YNHH contains separate Intensive Care Units for newborn, pediatric, surgical, cardio-thoracic, medical, cardiac, neurosurgical and neurological patients. YNHH also functions as a community hospital for the city of New Haven. Approximately 42% of the patients discharged reside in New Haven, and the majority of New Haven residents who are hospitalized receive their ongoing care at Yale-New Haven Hospital.

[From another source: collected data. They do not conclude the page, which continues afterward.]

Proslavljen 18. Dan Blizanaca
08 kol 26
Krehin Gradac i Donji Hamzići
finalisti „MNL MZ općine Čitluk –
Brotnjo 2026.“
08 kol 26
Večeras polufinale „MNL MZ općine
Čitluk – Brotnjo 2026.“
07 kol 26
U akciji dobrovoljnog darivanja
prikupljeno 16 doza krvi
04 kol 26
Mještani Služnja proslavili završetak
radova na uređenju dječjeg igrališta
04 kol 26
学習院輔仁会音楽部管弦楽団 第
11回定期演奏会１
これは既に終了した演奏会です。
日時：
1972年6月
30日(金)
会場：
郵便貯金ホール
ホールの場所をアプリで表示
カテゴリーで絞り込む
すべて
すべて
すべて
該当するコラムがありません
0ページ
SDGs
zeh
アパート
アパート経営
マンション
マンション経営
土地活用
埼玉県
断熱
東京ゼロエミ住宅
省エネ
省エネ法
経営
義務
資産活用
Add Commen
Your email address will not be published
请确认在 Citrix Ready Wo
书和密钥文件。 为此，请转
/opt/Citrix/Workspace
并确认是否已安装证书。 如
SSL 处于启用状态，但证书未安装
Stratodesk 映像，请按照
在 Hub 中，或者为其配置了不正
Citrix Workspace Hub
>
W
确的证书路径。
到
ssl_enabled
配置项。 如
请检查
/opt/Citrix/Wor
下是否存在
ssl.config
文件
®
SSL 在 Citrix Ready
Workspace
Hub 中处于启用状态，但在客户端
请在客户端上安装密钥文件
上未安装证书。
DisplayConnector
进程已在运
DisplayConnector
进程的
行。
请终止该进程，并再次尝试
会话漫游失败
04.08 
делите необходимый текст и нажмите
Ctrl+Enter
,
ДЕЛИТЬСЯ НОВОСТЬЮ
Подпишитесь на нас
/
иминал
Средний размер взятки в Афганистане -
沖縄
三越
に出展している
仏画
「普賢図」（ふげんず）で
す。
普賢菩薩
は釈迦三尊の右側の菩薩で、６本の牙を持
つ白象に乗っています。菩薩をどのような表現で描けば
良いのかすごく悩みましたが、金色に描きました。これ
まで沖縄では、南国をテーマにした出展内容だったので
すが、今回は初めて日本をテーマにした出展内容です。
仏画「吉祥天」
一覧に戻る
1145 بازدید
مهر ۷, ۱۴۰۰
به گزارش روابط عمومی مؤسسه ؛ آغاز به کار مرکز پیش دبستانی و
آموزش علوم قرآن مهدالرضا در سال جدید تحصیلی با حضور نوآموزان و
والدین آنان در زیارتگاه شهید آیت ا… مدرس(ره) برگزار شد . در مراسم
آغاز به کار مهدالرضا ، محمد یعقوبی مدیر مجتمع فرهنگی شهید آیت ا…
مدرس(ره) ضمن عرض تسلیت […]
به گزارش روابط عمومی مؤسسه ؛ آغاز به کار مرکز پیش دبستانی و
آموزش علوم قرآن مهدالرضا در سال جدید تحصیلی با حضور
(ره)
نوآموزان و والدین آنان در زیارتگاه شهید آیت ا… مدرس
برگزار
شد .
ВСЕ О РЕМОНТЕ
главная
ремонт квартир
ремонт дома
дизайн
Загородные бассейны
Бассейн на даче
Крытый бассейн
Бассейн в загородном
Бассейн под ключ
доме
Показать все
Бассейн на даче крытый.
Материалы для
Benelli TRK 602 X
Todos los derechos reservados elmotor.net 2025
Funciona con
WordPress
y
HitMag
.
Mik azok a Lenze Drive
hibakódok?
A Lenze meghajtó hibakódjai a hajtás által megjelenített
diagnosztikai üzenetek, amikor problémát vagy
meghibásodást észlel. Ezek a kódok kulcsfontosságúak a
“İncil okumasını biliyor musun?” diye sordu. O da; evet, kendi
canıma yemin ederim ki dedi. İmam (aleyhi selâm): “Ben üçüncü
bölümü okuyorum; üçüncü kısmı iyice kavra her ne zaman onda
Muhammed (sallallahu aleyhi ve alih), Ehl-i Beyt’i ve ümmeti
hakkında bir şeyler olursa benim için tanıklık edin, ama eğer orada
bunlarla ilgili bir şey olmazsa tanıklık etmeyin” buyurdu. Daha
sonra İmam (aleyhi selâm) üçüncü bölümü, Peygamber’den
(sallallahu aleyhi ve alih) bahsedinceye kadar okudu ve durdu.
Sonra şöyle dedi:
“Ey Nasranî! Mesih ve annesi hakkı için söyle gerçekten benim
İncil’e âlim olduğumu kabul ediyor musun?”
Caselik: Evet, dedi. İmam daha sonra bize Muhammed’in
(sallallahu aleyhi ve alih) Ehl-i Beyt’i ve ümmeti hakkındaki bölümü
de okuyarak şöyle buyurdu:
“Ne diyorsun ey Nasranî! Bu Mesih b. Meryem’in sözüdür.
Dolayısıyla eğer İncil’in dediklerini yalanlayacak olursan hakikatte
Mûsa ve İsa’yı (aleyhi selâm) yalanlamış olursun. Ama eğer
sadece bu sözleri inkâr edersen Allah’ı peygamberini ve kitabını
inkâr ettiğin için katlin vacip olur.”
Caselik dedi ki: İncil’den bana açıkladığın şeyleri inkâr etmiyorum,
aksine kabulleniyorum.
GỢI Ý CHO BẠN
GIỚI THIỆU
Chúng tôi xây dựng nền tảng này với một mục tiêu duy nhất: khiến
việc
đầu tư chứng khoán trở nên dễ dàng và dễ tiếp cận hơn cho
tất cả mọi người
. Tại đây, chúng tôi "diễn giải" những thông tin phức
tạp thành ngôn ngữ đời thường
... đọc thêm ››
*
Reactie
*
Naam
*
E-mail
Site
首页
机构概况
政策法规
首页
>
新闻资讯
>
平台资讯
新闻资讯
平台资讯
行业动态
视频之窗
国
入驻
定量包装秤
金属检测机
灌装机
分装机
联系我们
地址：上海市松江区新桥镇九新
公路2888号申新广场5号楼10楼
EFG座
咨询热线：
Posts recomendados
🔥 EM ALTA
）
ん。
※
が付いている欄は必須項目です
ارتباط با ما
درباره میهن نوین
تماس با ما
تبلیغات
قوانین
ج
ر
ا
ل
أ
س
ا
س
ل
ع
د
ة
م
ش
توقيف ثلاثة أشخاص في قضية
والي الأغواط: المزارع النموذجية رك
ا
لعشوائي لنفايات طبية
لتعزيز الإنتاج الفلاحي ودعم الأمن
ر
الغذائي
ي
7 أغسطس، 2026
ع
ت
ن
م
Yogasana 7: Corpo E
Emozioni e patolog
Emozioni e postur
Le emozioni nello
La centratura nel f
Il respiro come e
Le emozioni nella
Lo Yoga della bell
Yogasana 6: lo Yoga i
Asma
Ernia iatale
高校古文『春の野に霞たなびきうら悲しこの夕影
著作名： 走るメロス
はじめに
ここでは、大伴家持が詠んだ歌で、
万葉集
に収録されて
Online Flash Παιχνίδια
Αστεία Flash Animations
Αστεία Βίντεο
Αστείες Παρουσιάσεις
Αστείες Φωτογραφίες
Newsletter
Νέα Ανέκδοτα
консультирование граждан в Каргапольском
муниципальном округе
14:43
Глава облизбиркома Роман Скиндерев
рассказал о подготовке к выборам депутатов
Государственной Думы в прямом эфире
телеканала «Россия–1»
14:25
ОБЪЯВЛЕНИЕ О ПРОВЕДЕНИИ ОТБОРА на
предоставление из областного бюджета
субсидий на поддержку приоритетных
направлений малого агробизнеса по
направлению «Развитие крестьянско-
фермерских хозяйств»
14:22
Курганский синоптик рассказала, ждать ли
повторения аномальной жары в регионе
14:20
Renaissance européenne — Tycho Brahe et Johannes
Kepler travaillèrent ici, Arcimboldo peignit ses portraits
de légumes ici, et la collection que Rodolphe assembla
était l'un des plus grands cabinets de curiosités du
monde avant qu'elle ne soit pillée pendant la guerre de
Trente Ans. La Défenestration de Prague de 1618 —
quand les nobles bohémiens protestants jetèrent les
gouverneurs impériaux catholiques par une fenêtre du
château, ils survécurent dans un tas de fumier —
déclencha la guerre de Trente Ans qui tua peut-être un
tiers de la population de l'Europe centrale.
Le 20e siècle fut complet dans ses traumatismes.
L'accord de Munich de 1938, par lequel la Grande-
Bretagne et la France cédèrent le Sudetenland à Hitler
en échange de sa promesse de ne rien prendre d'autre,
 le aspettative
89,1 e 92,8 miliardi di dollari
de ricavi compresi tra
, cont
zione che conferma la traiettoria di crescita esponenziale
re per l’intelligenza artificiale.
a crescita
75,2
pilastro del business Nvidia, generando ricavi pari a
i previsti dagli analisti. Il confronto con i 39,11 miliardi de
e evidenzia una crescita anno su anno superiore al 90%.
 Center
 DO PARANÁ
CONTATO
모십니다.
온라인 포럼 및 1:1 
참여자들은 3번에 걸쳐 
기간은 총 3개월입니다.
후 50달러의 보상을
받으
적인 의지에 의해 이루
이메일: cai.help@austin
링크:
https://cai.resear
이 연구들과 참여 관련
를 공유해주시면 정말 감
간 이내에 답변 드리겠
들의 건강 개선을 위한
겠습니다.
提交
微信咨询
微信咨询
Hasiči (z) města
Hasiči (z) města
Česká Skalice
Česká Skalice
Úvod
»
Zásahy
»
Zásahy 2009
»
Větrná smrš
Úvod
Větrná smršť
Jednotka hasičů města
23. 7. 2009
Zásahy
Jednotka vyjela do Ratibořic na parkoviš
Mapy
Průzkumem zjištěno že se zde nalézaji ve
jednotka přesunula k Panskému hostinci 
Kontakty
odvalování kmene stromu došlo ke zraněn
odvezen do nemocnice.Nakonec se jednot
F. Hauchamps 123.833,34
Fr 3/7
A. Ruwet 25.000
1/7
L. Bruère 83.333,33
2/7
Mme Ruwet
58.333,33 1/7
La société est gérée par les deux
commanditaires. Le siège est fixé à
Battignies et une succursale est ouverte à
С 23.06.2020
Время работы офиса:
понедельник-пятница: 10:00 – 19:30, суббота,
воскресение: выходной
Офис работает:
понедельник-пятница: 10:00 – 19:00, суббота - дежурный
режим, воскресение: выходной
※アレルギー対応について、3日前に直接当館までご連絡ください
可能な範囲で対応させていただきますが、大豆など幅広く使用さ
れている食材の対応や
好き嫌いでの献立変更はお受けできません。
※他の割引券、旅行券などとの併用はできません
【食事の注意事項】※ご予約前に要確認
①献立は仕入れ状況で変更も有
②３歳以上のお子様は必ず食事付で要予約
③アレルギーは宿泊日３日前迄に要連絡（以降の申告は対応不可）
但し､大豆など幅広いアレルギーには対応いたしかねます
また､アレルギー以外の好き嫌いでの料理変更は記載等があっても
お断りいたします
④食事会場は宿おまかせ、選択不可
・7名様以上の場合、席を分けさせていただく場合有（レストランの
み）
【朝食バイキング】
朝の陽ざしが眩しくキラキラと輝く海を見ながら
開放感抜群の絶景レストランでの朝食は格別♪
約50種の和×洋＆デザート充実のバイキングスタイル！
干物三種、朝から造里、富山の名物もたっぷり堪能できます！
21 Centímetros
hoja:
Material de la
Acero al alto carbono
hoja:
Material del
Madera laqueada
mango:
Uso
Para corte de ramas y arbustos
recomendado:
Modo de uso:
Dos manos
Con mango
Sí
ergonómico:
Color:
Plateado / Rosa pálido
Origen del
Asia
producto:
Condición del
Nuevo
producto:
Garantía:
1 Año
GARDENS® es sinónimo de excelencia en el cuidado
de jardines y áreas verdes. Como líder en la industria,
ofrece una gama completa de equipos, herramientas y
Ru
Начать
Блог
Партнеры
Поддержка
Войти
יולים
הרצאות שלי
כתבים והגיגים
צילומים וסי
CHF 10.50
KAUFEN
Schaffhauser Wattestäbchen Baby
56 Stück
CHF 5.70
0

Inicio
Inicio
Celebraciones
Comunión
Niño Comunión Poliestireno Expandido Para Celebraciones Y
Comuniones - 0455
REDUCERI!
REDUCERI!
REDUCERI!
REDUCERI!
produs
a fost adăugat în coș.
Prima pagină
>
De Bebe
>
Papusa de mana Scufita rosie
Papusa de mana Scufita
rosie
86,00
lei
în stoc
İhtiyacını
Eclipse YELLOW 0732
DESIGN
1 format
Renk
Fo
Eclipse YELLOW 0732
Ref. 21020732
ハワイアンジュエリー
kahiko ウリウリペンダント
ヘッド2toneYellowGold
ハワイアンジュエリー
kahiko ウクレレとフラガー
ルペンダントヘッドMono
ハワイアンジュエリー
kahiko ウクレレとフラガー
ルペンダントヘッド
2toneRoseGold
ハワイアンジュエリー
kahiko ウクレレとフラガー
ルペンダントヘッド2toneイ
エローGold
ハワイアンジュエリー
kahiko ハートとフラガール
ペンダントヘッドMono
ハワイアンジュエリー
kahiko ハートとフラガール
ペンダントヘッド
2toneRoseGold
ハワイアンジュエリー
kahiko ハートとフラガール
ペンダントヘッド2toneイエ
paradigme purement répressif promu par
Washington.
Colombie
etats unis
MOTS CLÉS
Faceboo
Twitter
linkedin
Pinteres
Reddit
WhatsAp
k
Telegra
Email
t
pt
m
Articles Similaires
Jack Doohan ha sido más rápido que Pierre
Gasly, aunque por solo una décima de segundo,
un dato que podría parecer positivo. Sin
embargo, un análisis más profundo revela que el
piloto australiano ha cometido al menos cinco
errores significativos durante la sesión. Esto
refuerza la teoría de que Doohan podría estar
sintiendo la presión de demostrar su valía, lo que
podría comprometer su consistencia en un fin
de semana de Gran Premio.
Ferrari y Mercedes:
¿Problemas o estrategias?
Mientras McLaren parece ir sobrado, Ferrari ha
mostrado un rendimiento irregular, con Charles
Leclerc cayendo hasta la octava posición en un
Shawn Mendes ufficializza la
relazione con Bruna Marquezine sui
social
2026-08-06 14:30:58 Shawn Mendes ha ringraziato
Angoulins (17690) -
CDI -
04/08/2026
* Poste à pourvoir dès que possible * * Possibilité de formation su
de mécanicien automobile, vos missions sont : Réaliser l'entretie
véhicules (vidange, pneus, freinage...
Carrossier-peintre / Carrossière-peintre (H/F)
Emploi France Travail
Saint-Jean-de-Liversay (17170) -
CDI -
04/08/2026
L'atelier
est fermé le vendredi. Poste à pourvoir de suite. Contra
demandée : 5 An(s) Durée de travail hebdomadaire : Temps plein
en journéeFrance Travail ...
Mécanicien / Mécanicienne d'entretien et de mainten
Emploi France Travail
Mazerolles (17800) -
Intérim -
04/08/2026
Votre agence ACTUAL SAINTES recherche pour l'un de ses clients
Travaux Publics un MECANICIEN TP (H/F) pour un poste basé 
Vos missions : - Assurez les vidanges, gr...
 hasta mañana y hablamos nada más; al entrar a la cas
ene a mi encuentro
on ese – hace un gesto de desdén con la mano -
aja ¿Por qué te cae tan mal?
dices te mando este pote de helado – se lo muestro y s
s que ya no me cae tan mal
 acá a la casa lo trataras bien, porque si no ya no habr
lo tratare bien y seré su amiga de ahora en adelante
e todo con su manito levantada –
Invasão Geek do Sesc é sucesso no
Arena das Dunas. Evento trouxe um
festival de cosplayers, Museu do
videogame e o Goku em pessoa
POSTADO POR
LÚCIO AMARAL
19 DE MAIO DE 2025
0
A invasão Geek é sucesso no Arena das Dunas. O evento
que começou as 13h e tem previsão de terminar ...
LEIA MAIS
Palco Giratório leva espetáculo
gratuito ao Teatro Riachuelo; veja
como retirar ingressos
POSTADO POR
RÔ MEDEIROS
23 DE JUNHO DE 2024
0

The Department of Emergency Services, one of New England's busiest, cares for over 80,000 people a year.
The Yale Primary Care Center, opened in 1976, serves an inner city population and provides continuing care health education to more than 30,000 patients each year. YNHH also serves as a secondary treatment center, assisting area physicians with specialty consultations, diagnostic testing, and therapeutic procedures. Each year there are 190,000 outpatient visits in 142 outpatient clinics, over 2.5 million tests conducted in the Department of Laboratory Medicine and over 200,000 examinations in Diagnostic Imaging.
As a tertiary care center, Yale-New Haven Hospital carries out complex procedures and highly specialized consultations. Over 55% of hospital discharges are from outside the city of New Haven. For example, the Department of Radiology has established a nationally recognized program in Interventional Neuroradiology. The Hospital has one of the few programs in its region to treat spinal cord injuries. The Stroke Service receives referrals from throughout New England and is involved with clinical trials of new types of stroke treatments, as well as testing the efficacy of new imaging modalities in cerebrovascular disease. The Epilepsy Unit provides care for patients referred from throughout the world.
In October 2009, the Smilow Cancer Center opened to become the most comprehensive cancer care facility between Boston and New York City, offering patients state-of-the-art care and treatment. It includes 112 inpatient beds, outpatient treatment rooms, expanded operating rooms, infusion suites, diagnostic imaging services, therapeutic radiology, a specialized Women's Cancer Center and the Yale-New Haven Breast Center/GYN Oncology Center. From a neurologic standpoint it will allow further expansion of our Neuro-Oncology division and increase exposure not just to tumors of the nervous system but also neurologic manifestations of other types of cancers.